Your objective
Return each line of the listing that contains the string "followed".

Supplied material

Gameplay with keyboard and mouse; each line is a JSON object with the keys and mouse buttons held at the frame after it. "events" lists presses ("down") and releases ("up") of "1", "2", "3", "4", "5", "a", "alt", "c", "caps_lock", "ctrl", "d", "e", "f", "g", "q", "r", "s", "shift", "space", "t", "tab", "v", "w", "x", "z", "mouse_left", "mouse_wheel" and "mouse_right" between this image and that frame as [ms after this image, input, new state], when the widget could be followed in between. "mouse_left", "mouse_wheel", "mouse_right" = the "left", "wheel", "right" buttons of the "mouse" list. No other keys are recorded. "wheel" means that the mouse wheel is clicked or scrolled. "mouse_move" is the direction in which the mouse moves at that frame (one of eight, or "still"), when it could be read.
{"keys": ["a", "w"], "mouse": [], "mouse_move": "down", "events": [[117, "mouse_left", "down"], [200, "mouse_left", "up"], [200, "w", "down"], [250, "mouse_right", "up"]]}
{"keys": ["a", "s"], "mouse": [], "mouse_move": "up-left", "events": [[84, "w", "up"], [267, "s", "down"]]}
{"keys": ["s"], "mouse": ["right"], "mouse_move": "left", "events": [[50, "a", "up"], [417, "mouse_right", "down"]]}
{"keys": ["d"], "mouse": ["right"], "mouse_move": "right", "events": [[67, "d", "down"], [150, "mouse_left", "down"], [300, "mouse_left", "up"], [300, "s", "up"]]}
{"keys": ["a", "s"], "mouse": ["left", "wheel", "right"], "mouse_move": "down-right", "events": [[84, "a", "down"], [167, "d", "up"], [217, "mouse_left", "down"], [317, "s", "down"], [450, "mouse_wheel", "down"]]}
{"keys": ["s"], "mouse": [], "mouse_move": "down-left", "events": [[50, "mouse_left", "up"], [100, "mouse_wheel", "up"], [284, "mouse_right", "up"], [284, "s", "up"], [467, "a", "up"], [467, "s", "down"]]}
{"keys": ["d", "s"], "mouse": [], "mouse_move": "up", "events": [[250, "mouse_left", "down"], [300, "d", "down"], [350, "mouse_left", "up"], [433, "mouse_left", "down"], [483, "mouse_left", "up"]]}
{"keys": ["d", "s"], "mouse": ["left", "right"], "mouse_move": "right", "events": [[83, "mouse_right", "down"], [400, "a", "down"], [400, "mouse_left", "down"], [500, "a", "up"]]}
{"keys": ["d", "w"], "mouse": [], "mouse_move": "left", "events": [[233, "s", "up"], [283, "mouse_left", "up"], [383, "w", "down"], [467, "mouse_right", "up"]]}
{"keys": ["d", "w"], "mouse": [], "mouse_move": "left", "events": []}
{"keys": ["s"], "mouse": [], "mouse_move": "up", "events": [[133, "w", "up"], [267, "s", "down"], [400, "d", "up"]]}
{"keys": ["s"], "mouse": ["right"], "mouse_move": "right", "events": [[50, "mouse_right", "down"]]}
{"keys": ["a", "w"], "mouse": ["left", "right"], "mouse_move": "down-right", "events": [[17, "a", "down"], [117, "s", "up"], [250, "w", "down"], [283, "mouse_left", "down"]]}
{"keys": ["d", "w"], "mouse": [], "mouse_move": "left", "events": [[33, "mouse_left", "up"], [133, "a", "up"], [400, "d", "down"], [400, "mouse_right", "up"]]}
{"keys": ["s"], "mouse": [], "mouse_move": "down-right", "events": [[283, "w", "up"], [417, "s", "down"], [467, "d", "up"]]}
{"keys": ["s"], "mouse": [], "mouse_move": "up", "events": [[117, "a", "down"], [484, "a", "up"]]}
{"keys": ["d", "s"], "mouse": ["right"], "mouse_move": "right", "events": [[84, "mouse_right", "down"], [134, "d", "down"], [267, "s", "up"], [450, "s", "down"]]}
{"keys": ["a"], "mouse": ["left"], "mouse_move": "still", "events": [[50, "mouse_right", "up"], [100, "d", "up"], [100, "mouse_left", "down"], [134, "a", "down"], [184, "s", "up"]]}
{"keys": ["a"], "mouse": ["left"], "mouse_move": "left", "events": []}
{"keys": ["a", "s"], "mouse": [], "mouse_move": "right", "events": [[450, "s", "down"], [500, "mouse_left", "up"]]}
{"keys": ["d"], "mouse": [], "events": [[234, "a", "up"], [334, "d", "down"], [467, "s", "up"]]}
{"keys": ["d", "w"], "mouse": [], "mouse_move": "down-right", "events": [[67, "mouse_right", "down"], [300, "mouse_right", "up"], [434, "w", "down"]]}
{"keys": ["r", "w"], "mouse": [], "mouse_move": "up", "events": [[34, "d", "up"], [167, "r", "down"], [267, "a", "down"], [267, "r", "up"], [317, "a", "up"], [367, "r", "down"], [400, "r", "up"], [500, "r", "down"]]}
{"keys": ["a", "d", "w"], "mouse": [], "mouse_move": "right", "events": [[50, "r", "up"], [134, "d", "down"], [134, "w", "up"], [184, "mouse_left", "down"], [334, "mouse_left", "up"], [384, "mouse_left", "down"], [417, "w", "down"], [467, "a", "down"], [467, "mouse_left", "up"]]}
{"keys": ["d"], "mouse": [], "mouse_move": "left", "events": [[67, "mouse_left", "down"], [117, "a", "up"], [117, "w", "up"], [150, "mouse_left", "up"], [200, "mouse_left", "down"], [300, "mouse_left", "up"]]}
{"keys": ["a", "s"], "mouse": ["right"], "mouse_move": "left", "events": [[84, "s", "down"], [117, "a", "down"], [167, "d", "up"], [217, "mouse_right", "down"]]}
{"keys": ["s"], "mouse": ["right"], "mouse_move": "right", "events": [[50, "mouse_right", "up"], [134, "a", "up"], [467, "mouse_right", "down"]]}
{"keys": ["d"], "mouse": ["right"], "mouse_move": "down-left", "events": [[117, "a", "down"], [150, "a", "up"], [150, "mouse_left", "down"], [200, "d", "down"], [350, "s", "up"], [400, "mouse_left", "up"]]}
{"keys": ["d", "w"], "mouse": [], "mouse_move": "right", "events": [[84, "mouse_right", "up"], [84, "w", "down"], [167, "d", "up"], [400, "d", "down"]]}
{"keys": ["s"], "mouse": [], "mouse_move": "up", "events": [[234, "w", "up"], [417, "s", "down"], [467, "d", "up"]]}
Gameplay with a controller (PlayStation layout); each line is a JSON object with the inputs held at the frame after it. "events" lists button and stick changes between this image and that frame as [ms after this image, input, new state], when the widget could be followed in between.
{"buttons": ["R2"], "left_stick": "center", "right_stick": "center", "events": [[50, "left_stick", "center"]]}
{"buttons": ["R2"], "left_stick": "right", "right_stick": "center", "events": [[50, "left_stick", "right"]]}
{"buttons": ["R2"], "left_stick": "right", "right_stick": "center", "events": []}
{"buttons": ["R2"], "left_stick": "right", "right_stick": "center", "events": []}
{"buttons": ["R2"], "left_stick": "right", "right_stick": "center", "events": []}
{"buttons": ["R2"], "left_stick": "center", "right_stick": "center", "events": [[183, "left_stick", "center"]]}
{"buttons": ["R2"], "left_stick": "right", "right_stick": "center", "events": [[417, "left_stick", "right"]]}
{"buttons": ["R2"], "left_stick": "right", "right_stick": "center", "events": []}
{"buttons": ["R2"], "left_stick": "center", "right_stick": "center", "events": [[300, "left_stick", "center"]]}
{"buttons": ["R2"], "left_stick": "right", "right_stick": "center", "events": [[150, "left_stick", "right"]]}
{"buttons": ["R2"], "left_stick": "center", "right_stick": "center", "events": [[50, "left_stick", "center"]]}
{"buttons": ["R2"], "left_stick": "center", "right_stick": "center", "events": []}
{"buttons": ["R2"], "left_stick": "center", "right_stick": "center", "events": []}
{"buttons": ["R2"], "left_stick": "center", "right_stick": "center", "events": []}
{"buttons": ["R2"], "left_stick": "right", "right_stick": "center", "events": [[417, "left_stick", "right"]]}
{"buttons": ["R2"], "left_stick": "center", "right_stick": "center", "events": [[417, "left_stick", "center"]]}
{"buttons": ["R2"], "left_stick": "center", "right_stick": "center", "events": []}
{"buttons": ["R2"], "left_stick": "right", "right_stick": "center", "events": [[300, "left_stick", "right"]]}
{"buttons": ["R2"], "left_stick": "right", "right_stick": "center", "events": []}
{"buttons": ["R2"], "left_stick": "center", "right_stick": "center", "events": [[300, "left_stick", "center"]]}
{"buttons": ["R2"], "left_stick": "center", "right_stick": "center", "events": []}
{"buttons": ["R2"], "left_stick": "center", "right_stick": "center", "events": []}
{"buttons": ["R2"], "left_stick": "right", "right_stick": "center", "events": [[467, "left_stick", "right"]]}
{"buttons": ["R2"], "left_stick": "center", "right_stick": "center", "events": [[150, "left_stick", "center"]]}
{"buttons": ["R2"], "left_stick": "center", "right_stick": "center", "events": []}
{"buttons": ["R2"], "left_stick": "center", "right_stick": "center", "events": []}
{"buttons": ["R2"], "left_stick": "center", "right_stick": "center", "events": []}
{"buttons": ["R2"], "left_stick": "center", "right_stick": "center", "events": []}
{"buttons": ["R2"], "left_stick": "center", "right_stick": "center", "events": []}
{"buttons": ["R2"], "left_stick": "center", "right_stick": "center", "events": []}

Task result
Gameplay with keyboard and mouse; each line is a JSON object with the keys and mouse buttons held at the frame after it. "events" lists presses ("down") and releases ("up") of "1", "2", "3", "4", "5", "a", "alt", "c", "caps_lock", "ctrl", "d", "e", "f", "g", "q", "r", "s", "shift", "space", "t", "tab", "v", "w", "x", "z", "mouse_left", "mouse_wheel" and "mouse_right" between this image and that frame as [ms after this image, input, new state], when the widget could be followed in between. "mouse_left", "mouse_wheel", "mouse_right" = the "left", "wheel", "right" buttons of the "mouse" list. No other keys are recorded. "wheel" means that the mouse wheel is clicked or scrolled. "mouse_move" is the direction in which the mouse moves at that frame (one of eight, or "still"), when it could be read.
Gameplay with a controller (PlayStation layout); each line is a JSON object with the inputs held at the frame after it. "events" lists button and stick changes between this image and that frame as [ms after this image, input, new state], when the widget could be followed in between.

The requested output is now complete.